La guerre a prouvé à l'évidence que l'écoulement de la production suscite la mise en preuve des ressources productives. Malheureusement, c'est la production pour la mort à laquelle on a lâché bride. L'autre, la production pour la vie, a toujours dû suivre les règlements de restriction.
Aujourd'hui, des politiciens de carrière se frottent les yeux et se croient très éclairés en disant : "La guerre nous a appris qu'il y a moyen de mettre à profit la main-d'œuvre et les ressources du pays."
Pauvres arriérés !
Il y a vingt-cinq ans que le Crédit Social crie : "Puisque les greniers sont pleins, il y a moyen de garnir les tables. Puisque les entrepôts débordent, il y a moyen de remplir les maisons. Puisque les marchandises se pressent dans les magasins, il y a moyen d'en mettre dans les armoires".
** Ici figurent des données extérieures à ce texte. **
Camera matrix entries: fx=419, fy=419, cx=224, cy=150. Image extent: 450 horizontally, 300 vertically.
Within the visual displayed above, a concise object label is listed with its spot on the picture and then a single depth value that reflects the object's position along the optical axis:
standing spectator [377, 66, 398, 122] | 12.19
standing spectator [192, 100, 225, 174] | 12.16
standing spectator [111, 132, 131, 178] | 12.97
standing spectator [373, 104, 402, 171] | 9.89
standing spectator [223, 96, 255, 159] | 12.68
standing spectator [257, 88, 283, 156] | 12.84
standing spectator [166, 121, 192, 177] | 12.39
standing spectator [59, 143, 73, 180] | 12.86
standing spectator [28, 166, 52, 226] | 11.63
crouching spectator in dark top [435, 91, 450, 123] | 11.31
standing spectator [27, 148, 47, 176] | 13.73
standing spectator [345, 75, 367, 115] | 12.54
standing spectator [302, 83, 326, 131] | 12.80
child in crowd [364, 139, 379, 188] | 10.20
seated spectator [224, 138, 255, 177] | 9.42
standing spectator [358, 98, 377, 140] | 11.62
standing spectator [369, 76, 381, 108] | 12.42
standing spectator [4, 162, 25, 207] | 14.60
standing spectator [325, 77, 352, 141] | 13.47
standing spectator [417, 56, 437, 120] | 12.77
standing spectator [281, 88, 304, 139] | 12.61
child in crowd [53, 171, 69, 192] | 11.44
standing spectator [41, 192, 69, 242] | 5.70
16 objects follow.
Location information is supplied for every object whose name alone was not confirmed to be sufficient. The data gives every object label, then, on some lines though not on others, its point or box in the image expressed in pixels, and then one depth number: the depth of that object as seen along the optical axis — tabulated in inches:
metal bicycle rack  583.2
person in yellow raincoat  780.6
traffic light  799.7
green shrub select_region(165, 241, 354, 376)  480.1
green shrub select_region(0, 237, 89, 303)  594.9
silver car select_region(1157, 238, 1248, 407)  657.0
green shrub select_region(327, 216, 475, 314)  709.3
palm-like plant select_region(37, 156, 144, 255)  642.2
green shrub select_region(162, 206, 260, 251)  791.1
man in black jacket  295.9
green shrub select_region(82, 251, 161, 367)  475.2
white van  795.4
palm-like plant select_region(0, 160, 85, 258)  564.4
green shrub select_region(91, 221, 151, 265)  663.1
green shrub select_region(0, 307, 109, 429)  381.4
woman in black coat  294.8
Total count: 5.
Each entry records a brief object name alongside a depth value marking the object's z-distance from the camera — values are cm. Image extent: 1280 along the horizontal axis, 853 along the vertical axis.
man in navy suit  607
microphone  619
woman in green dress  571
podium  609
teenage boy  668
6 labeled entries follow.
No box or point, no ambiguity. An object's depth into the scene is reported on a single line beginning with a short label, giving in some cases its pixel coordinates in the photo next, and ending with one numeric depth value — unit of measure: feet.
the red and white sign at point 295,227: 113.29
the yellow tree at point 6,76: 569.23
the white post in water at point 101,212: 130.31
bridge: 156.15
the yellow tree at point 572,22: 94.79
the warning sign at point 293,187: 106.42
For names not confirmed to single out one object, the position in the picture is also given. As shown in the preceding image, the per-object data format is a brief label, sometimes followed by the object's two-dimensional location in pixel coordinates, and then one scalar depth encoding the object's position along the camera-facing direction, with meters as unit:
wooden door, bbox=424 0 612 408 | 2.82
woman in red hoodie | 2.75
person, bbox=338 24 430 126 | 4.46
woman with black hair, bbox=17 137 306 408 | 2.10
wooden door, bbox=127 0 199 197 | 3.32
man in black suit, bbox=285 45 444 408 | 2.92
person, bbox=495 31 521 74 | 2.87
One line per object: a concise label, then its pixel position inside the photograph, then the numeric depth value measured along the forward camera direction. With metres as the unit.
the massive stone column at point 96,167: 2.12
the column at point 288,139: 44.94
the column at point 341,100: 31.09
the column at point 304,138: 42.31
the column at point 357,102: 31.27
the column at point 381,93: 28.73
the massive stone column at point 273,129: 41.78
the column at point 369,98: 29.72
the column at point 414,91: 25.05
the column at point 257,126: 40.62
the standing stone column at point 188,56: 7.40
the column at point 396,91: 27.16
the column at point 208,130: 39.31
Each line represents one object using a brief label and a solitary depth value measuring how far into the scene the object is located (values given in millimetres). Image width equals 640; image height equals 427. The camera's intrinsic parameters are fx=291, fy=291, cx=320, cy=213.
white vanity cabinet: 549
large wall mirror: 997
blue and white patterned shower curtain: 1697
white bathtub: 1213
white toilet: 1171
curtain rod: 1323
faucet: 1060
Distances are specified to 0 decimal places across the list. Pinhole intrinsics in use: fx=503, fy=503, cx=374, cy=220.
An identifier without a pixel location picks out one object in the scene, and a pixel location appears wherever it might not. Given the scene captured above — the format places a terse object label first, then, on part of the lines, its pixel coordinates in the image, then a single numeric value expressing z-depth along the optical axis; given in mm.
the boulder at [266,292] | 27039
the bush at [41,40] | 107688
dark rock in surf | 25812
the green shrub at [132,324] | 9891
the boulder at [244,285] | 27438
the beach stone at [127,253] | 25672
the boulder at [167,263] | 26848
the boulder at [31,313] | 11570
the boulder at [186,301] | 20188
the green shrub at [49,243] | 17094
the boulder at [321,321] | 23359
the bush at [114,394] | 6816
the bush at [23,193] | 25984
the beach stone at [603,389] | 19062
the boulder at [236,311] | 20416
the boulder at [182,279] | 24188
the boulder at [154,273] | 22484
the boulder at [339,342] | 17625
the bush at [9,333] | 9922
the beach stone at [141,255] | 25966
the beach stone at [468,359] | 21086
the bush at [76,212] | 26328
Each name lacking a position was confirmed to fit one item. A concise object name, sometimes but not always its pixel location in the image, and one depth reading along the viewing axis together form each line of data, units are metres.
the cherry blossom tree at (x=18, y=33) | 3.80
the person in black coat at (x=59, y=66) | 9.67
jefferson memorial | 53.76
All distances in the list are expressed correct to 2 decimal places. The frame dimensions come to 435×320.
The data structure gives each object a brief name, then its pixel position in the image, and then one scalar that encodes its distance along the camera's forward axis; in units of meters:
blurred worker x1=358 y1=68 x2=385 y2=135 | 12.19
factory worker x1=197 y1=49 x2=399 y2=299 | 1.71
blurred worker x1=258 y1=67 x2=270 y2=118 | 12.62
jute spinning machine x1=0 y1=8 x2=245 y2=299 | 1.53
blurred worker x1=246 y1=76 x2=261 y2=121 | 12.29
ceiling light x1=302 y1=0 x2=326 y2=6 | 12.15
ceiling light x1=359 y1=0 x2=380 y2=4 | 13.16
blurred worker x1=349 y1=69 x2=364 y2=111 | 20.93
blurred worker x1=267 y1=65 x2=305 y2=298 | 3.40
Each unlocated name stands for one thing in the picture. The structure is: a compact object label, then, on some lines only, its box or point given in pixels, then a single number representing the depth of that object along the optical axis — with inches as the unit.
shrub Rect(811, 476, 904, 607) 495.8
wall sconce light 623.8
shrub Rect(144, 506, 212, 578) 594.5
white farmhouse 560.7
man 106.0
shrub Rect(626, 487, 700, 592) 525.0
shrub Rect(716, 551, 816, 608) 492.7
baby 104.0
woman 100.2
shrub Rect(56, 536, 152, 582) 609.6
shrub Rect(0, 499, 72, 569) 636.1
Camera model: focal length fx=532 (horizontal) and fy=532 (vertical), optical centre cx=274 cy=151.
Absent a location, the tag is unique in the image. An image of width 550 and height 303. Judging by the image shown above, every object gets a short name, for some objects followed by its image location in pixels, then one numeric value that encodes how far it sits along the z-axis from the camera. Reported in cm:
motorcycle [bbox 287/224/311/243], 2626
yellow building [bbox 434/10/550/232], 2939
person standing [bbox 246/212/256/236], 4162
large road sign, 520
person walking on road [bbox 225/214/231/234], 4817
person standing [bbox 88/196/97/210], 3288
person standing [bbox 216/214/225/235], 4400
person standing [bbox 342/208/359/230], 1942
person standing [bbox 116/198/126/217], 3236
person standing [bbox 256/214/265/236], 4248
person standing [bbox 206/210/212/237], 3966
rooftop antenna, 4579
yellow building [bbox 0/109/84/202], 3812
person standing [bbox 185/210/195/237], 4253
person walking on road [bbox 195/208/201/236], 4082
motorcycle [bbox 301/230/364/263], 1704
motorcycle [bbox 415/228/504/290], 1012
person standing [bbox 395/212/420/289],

Mais non. Il a fallu le grondement des canons et le vrombissement des avions de monsieur Adolf. Hitler pour faire découvrir à nos chers grands hommes qu'il existe un "non-sens financier". Ils contournent ce non-sens financier pendant la guerre, pour la guerre ; puis ils fouillent les meilleurs cerveaux de l'École Économique de Londres, pour trouver le moyen de garder le monde debout après la guerre sans renoncer au non-sens financier.
Le grand Économiste de la montagne de Galilée n'a point eu tant de respect que cela-pour les réglements des faiseurs d'argent. Les créditistes de Nouvelle-France ont bien l'intention, eux aussi, d'écarter les règlements à la Montagu Norman sans se mettre dans les mailles bureaucratiques à la Beveridge.